No problem there! Let’s not forget that we are talking about a VM here, and I need to get this sorted before I do anything else. If you have a specific distribution in mind and/or can find any suggestions in the meantime, they would be much appreciated!

OK, so with a clean run, I got the following report (yes, the error is still the same):
nvidia-bug-report.log (3.0 MB)

The following is my command history since rebuilding the VM:

gcc --version
apt install gcc
reboot
uname -r
sudo apt-get install -y nvidia-headless-550-server-open
sudo apt-get install -y nvidia-open
wget https://developer.download.nvidia.com/compute/cuda/repos/ubuntu2204/x86_64/cuda-keyring_1.1-1_all.deb
sudo dpkg -i cuda-keyring_1.1-1_all.deb
sudo apt-get updates
sudo apt-get update
sudo apt-get -y install cuda-toolkit-12-5
sudo apt-get install nvidia-gds-12-5
nvidia-smi
apt install nvidia-utils-550-server
nvidia-smi
nvidia-bug-report.sh

I am afraid you cannot use the Open Source kernel driver with the P2000. Pascal is a bit too old, it needs to be Turing or newer.

Aug 23 15:03:39 edge-3-mshed-gpu kernel: [ 1535.232457] NVRM: The NVIDIA GPU 0000:00:05.0 (PCI ID: 10de:1c30)
Aug 23 15:03:39 edge-3-mshed-gpu kernel: [ 1535.232457] NVRM: installed in this system is not supported by open
Aug 23 15:03:39 edge-3-mshed-gpu kernel: [ 1535.232457] NVRM: nvidia.ko because it does not include the required GPU
Aug 23 15:03:39 edge-3-mshed-gpu kernel: [ 1535.232457] NVRM: System Processor (GSP).
Aug 23 15:03:39 edge-3-mshed-gpu kernel: [ 1535.232457] NVRM: Please see the 'Open Linux Kernel Modules' and 'GSP
Aug 23 15:03:39 edge-3-mshed-gpu kernel: [ 1535.232457] NVRM: Firmware' sections in the driver README, available on
Aug 23 15:03:39 edge-3-mshed-gpu kernel: [ 1535.232457] NVRM: the Linux graphics driver download page at
Aug 23 15:03:39 edge-3-mshed-gpu kernel: [ 1535.232457] NVRM: www.nvidia.com.
1 Like

Hello team,

I am facing the same issue in Ubuntu and I have attached the log file.I followed the instructions provided by GCP.
nvidia-bug-report.log.gz (210.9 KB)
Can you please check and advise how to resolve this. Thanks

Hi there @s_esakkiappan, welcome to the NVIDIA developer forums.

Your log shows a simple explanation:

Aug 28 05:44:48 dev-luminar-gpu kernel: [ 1453.712828] NVRM: API mismatch: the client has the version 560.35.03, but
Aug 28 05:44:48 dev-luminar-gpu kernel: [ 1453.712828] NVRM: this kernel module has the version 535.183.01.  Please
Aug 28 05:44:48 dev-luminar-gpu kernel: [ 1453.712828] NVRM: make sure that this kernel module and all NVIDIA driver
Aug 28 05:44:48 dev-luminar-gpu kernel: [ 1453.712828] NVRM: components have the same version.

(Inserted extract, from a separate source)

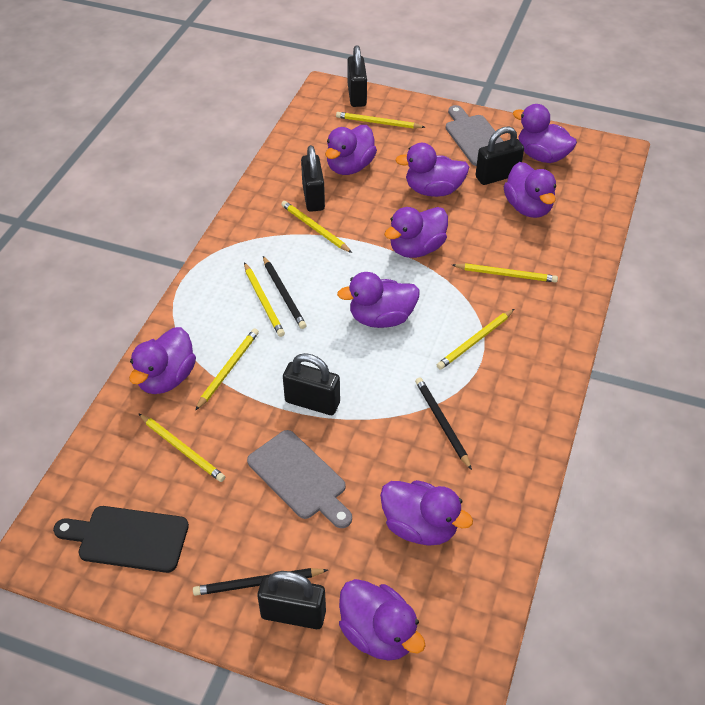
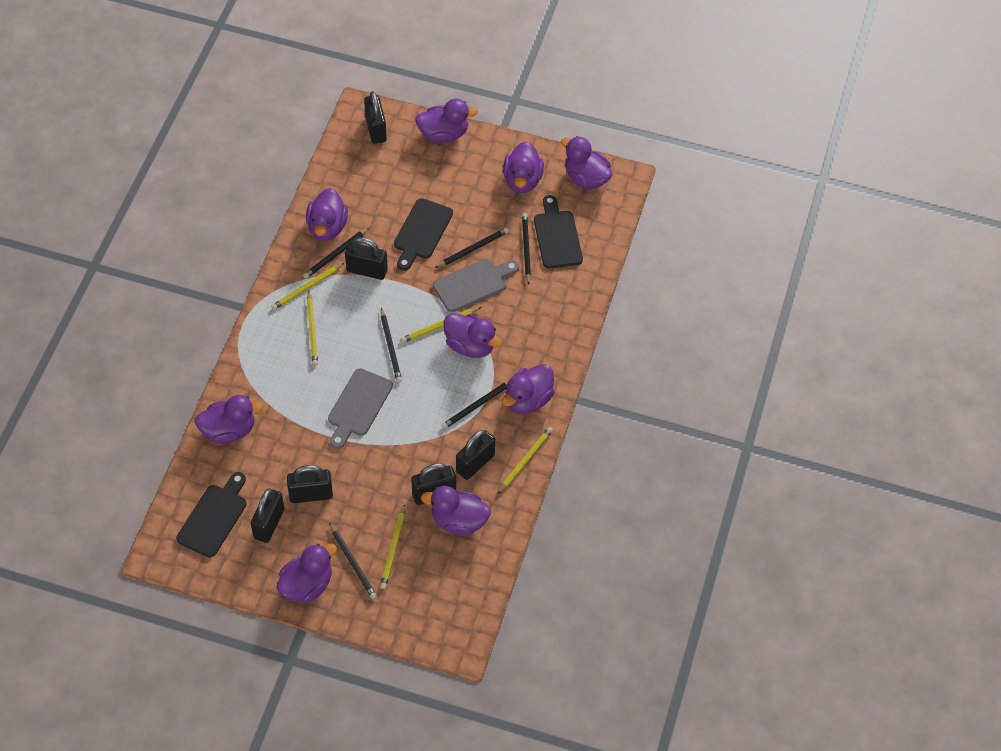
black cutting board: [53,506,189,573] = 1 -> [176,472,247,557] [394,198,453,271] [534,195,583,269] = 3
black padlock: [257,571,326,629] [283,353,340,415] [301,145,325,212] [348,45,367,107] [476,127,524,185] = 5 -> [251,488,284,543] [287,465,333,503] [345,237,388,280] [364,91,387,144] [411,463,456,505] [456,430,495,480] = 6
black pencil: [193,568,328,596] [263,256,307,329] [415,377,472,470] = 3 -> [303,228,369,279] [329,523,377,599] [381,308,402,383] [435,228,509,268] [442,381,508,429] [522,213,531,285] = 6
yellow pencil: [138,413,225,482] [195,328,259,411] [244,262,285,337] [281,201,352,253] [336,112,425,129] [437,309,514,370] [452,263,558,283] = 7 -> [271,263,344,310] [307,290,318,366] [380,504,405,589] [401,307,481,343] [498,427,553,494] = 5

For further help please work with GCP directly, they should help you here. Especially since you are working on a DGX system with 8 A100s which definitely also needs other special considerations.

Thanks!

1 Like

This thread is deviating from the original post in 2023, so I am closing it. If you want to ask similar questions, please open another post, ideally in the Linux category. Thanks!